(Beginning of Data section)

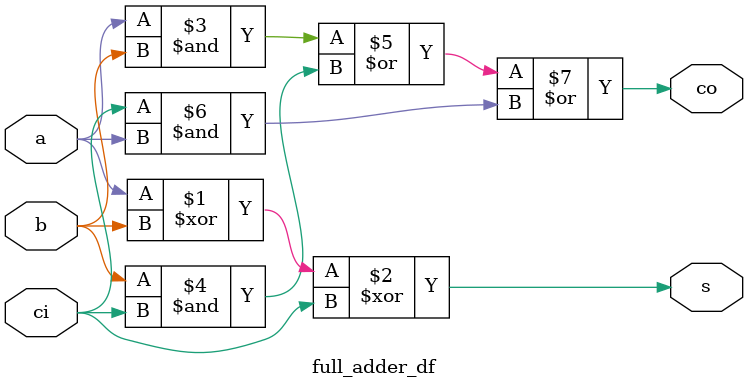
<source format=v>
module full_adder_df (
    s,co,a,b,ci
);
input a,b,ci;
output s,co;

assign s = a ^ b ^ ci ;
assign co = a&b | b&ci | ci&a ;

endmodule
</source>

(End of Data section)

→ What is required: Before you return the listing exactly, strip out its pictures.

→ Answer for this exercise:
<source format=v>
module full_adder_df (
    s,co,a,b,ci
);
input a,b,ci;
output s,co;

assign s = a ^ b ^ ci ;
assign co = a&b | b&ci | ci&a ;

endmodule
</source>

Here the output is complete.